Text segment ::
I feel like this is a very simple procedure and yet I haven't managed to do it yet. I have a df like this:
book_title author
book1 bob
book1 jane
book2 alice
book2 fred
book2 greg
book3 louise
book3 sam
And I would like to transform it to look like this:
book_title author_1 author_2 author_3
book1 bob jane NA
book2 alice fred greg
book3 louise sam NA
I know that spread(), pivot_wider() and separate() are not going to be of much use. All help is greatly appreciated!
I've included three ways to do this: a base R approach (i.e. using no packages), a tidyverse
method and a data.table
solution.
I wouldn't generally use base R for reshaping wide/long as I find the syntax a little confusing - although in this case it's not too bad. In my view, the tidyverse
syntax is the most intuitive. However, with large datasets it can be much slower than data.table
dt$author_num <- unlist(lapply(rle(dt$book_title)$lengths, seq))
reshape(
dt,
idvar = "book_title",
timevar = "author_num",
direction = "wide",
sep = "_"
)
# book_title author_1 author_2 author_3
# 1 book1 bob jane <NA>
# 3 book2 alice fred greg
# 6 book3 louise sam <NA>
library(dplyr)
library(tidyr)
dt |>
group_by(book_title) |>
mutate(author_num = paste0(
"author_", row_number()

Work request 1 :: Render this sentence from the R reshaping thread in Spanish: "I feel like this is a very simple procedure and yet I haven't managed to do it yet."
Work request 2 :: Pick up the R reshaping thread where it stops and keep writing it.
The material after this point has no connection to the R reshaping thread.

Information given ::

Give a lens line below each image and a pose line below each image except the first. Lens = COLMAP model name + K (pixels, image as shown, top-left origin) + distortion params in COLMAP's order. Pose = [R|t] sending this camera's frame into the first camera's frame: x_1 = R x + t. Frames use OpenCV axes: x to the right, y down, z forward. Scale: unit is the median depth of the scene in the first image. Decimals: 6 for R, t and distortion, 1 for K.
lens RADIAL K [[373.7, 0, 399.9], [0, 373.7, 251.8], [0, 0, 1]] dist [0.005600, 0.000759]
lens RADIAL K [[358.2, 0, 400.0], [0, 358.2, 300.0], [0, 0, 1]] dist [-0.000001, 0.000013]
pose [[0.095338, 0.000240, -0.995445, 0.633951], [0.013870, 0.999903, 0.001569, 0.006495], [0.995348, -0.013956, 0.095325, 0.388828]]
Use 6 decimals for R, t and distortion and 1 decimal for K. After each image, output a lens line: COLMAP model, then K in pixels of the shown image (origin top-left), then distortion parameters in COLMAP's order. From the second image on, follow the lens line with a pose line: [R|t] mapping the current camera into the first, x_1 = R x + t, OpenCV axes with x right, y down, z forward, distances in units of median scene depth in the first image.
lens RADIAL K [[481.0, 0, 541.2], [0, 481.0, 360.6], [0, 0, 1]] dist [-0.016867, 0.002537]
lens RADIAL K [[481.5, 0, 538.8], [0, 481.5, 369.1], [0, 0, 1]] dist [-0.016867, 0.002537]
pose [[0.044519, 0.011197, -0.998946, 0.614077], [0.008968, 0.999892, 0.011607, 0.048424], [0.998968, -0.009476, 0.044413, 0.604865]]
* * *
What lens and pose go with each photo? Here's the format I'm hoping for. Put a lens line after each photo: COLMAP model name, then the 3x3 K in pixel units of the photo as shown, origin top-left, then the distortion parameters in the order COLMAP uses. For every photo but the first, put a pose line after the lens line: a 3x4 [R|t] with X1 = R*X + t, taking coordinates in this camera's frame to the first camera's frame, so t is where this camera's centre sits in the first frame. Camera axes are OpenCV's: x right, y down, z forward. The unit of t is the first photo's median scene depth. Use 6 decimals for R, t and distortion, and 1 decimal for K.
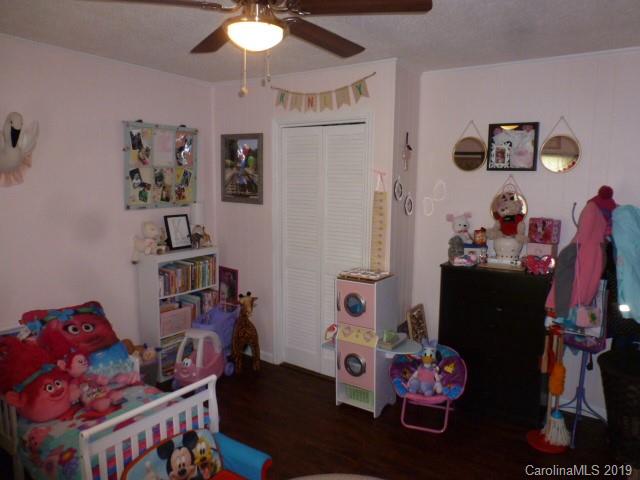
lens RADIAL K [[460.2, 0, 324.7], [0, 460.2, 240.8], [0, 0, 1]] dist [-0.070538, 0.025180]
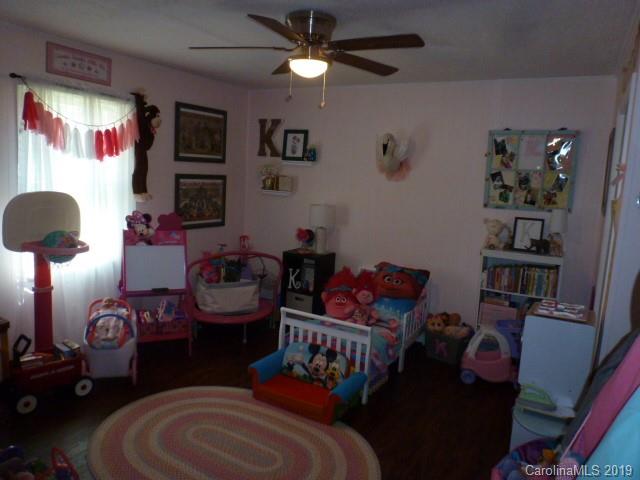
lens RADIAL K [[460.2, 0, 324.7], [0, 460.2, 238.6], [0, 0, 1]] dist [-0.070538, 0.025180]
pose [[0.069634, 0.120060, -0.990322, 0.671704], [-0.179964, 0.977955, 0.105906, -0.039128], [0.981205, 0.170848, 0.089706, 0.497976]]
==
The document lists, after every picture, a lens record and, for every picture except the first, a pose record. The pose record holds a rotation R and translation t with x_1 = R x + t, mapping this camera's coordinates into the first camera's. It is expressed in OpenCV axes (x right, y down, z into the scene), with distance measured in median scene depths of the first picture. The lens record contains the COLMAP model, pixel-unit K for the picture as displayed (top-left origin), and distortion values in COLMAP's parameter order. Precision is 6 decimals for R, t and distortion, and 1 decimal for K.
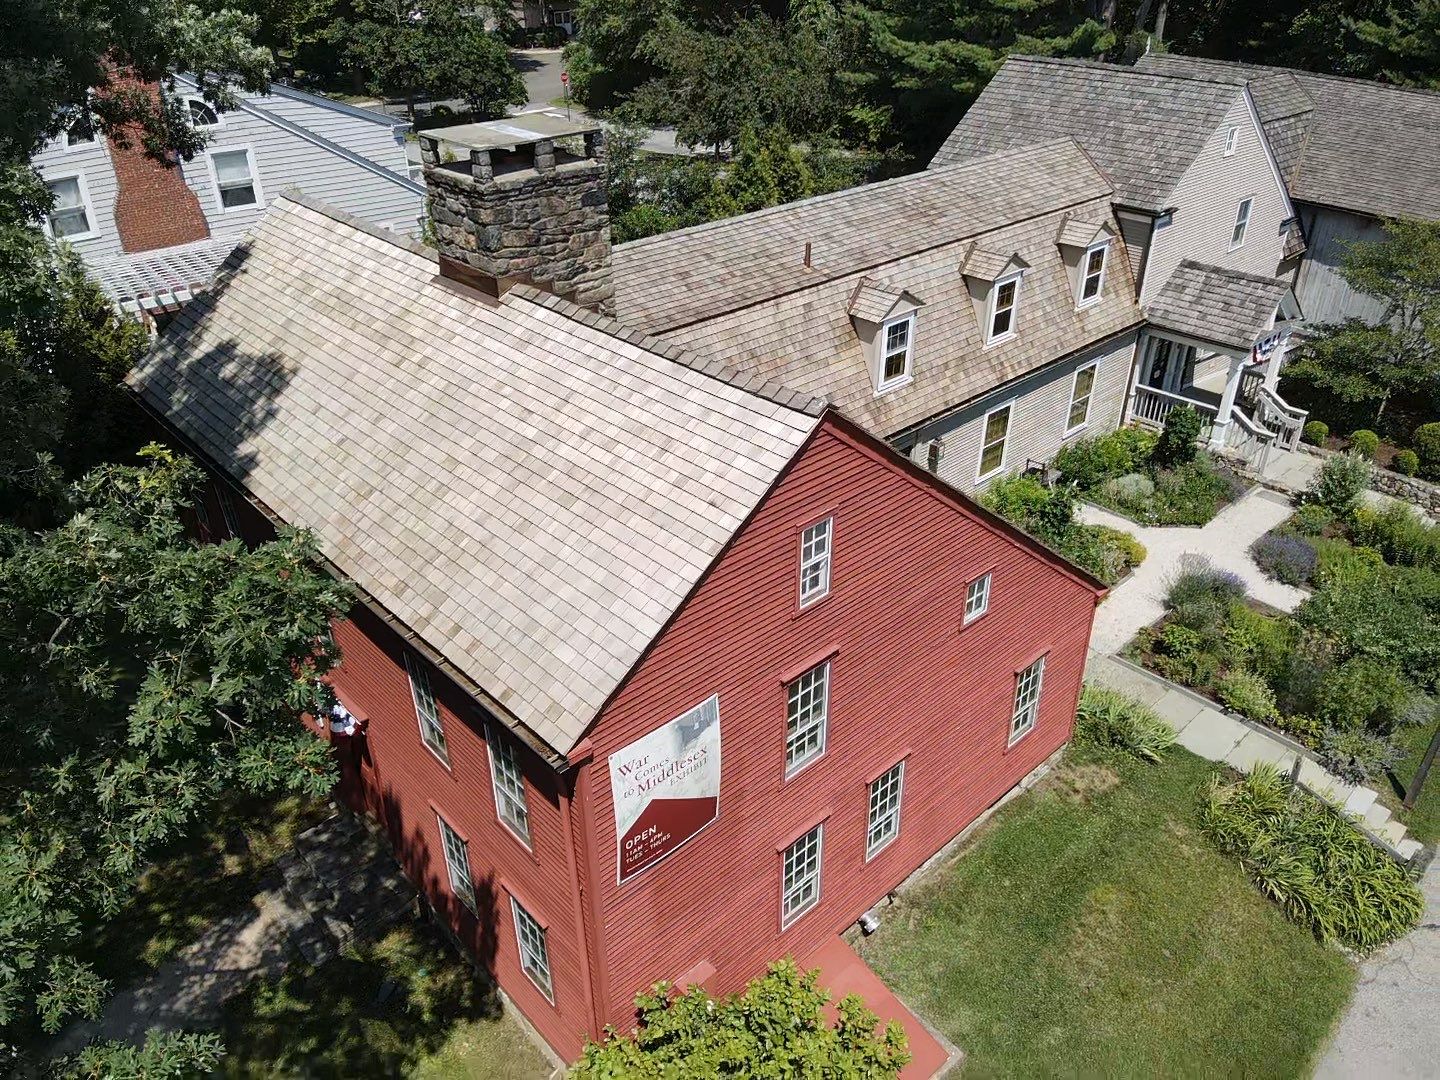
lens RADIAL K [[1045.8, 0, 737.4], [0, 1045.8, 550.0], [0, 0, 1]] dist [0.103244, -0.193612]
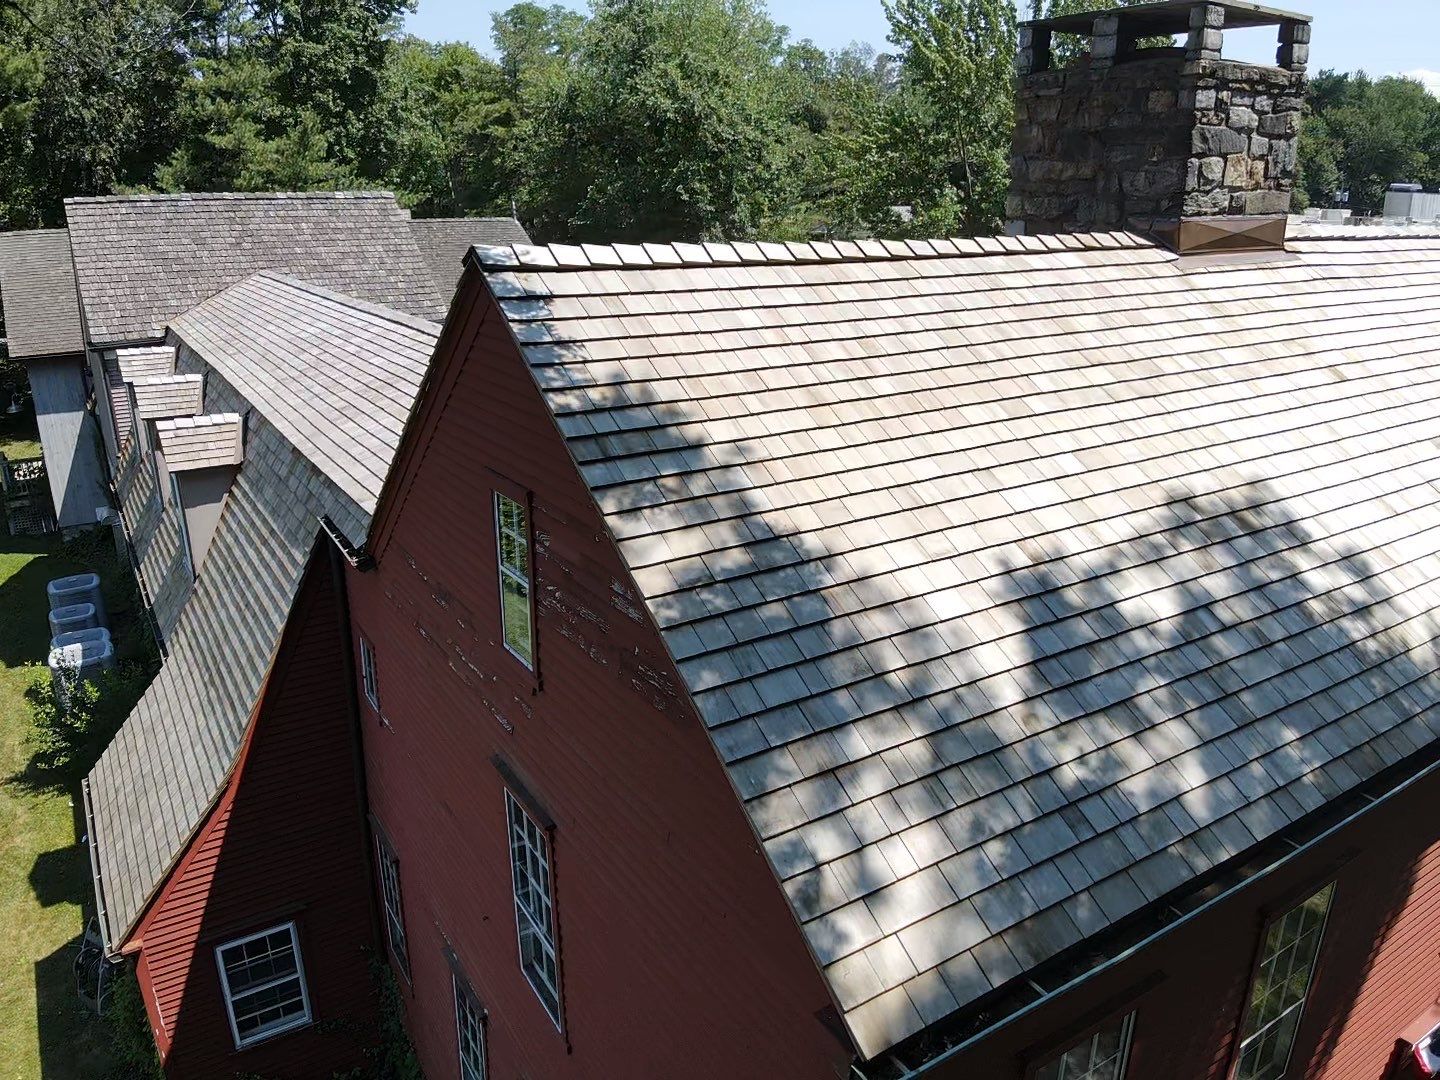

Expected output 1 :: Siento que este es un procedimiento muy sencillo y, sin embargo, todavía no he logrado hacerlo.

Expected output 2 ::
)) |>
pivot_wider(
id_cols = book_title,
names_from = author_num,
values_from = author
)
# # A tibble: 3 × 4
# # Groups: book_title [3]
# book_title author_1 author_2 author_3
# <chr> <chr> <chr> <chr>
# 1 book1 bob jane NA
# 2 book2 alice fred greg
# 3 book3 louise sam NA
Here is a method using the data.table::dcast
function:
library(data.table)
setDT(dt)
dt[,
author_num := paste0("author_", seq_len(.N)),
by = book_title
]
dcast(dt, book_title ~ author_num, value.var = "author")
# book_title author_1 author_2 author_3
# <char> <char> <char> <char>
# 1: book1 bob jane <NA>
# 2: book2 alice fred greg
# 3: book3 louise sam <NA>
dt <- read.table(text = "book_title author
book1 bob
book1 jane
book2 alice
book2 fred
book2 greg
book3 louise
book3 sam", h = T)